Below are the records. Gather each line that holds "casing".
(The data begins)
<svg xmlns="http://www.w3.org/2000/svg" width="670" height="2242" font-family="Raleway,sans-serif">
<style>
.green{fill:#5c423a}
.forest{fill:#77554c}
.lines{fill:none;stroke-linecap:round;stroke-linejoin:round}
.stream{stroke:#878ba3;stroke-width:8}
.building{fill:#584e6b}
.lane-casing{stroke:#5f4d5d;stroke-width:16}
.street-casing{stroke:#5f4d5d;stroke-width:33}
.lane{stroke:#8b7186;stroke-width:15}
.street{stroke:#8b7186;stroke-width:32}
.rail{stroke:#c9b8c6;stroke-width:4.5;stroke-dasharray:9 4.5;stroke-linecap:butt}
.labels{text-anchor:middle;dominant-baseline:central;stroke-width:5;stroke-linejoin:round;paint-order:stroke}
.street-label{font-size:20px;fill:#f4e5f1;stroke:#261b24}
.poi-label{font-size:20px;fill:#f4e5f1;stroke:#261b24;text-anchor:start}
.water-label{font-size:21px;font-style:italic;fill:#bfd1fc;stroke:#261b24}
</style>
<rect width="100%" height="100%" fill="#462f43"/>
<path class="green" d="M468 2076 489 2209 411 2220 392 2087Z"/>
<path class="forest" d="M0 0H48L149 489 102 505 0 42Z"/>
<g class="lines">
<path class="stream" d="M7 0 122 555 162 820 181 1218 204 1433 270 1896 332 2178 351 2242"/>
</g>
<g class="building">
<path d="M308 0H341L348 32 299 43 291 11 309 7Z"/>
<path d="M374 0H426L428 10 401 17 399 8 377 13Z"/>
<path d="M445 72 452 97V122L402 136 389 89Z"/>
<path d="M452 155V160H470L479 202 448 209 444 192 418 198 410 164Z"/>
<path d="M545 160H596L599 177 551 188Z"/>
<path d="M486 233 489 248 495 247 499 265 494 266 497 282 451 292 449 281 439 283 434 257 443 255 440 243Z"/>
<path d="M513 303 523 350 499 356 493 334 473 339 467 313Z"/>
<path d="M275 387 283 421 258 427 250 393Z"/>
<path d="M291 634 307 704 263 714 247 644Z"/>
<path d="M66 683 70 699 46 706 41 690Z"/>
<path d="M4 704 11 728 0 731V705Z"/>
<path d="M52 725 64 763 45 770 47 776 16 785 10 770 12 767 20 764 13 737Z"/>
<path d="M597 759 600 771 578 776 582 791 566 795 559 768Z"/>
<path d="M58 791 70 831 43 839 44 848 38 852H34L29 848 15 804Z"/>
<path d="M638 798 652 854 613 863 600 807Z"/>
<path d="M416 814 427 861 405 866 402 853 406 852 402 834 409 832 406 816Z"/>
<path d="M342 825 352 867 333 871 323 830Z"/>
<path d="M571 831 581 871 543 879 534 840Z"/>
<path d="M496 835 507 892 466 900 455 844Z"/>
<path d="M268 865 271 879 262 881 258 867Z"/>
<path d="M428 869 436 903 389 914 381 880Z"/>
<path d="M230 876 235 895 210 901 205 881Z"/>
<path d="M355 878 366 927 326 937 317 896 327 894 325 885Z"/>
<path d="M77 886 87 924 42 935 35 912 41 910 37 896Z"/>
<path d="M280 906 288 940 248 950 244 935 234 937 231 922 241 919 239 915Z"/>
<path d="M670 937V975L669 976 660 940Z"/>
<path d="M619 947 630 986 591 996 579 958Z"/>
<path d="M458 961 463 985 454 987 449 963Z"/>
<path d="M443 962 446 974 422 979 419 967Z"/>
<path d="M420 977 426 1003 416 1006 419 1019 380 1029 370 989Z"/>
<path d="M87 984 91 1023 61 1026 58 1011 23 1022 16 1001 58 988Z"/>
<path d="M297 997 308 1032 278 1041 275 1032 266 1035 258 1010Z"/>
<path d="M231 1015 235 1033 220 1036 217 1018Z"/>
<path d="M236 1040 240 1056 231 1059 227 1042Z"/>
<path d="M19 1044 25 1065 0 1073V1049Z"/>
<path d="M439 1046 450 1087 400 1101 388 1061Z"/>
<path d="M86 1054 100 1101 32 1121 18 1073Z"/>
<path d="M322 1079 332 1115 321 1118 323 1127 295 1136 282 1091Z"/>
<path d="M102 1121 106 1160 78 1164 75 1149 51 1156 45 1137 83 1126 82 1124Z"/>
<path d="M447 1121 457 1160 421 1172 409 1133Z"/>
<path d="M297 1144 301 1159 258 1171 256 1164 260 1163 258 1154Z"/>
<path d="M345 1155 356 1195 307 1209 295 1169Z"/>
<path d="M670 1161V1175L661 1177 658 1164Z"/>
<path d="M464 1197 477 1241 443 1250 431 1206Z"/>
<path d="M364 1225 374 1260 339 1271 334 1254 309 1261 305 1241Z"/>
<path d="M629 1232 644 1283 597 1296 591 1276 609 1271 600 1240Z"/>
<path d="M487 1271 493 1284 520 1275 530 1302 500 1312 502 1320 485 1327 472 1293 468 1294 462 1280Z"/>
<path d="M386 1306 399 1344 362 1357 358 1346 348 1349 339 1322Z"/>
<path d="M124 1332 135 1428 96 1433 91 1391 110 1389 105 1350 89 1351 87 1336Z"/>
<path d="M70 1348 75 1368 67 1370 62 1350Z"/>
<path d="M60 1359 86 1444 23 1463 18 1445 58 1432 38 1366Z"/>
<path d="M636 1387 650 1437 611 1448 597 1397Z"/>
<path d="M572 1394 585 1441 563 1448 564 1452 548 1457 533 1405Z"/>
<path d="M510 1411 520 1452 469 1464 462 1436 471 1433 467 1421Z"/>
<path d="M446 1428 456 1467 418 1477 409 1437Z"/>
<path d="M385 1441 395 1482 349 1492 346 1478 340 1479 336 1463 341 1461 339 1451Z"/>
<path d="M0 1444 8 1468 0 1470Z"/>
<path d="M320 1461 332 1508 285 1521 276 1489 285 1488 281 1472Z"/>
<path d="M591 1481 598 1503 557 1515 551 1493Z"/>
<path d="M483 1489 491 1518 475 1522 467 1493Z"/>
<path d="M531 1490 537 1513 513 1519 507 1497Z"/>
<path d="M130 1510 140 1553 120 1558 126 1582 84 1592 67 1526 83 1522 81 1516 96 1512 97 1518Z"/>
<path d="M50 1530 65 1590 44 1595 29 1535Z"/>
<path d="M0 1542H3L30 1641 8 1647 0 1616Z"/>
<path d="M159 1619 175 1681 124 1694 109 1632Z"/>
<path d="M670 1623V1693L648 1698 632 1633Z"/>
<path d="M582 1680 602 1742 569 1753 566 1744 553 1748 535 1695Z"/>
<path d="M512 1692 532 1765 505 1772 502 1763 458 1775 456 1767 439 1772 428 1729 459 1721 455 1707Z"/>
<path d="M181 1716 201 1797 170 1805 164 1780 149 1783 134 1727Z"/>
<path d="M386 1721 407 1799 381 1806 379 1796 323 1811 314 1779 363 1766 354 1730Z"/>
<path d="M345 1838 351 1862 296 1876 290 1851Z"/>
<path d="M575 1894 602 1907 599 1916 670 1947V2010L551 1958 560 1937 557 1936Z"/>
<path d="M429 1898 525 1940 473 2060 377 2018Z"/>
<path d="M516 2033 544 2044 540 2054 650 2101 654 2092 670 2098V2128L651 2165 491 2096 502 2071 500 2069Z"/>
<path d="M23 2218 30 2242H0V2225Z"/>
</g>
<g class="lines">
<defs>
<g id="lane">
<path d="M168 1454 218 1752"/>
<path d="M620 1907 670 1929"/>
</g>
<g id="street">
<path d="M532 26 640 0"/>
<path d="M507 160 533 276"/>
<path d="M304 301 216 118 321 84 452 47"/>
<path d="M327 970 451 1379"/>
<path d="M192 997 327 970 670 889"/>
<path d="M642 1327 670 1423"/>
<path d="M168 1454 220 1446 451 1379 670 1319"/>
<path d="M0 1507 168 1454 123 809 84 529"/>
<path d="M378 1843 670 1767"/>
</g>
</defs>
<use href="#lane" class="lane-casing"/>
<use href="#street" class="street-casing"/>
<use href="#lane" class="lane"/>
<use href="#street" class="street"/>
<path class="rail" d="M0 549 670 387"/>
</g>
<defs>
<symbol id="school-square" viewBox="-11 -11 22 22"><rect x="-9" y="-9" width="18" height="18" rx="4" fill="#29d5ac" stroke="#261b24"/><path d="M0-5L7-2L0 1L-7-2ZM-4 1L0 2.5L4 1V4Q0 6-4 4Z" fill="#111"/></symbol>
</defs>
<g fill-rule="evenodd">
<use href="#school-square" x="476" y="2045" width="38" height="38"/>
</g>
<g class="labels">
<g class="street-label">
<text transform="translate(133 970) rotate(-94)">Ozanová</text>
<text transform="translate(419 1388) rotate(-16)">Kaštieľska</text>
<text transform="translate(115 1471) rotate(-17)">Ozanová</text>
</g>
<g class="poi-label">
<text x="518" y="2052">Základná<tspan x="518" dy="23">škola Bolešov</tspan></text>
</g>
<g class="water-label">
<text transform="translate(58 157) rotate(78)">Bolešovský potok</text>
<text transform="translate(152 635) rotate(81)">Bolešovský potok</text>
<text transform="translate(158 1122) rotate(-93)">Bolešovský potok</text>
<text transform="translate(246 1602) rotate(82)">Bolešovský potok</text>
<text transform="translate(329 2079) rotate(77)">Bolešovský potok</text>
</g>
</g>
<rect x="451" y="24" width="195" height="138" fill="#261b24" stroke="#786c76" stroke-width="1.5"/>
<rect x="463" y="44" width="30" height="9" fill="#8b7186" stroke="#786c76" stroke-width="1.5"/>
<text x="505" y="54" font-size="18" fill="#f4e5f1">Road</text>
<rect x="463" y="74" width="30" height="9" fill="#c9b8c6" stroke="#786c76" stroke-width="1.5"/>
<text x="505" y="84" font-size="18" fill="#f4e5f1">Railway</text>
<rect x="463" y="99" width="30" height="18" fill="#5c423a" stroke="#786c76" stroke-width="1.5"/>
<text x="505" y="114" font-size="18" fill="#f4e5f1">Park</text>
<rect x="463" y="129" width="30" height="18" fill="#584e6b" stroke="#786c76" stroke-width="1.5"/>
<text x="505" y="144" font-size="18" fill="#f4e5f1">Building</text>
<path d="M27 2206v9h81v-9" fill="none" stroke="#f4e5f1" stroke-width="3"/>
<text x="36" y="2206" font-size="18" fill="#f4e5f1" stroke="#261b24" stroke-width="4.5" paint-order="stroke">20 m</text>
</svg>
(The data ends)
§ Written reply:
.lane-casing{stroke:#5f4d5d;stroke-width:16}
.street-casing{stroke:#5f4d5d;stroke-width:33}
<use href="#lane" class="lane-casing"/>
<use href="#street" class="street-casing"/>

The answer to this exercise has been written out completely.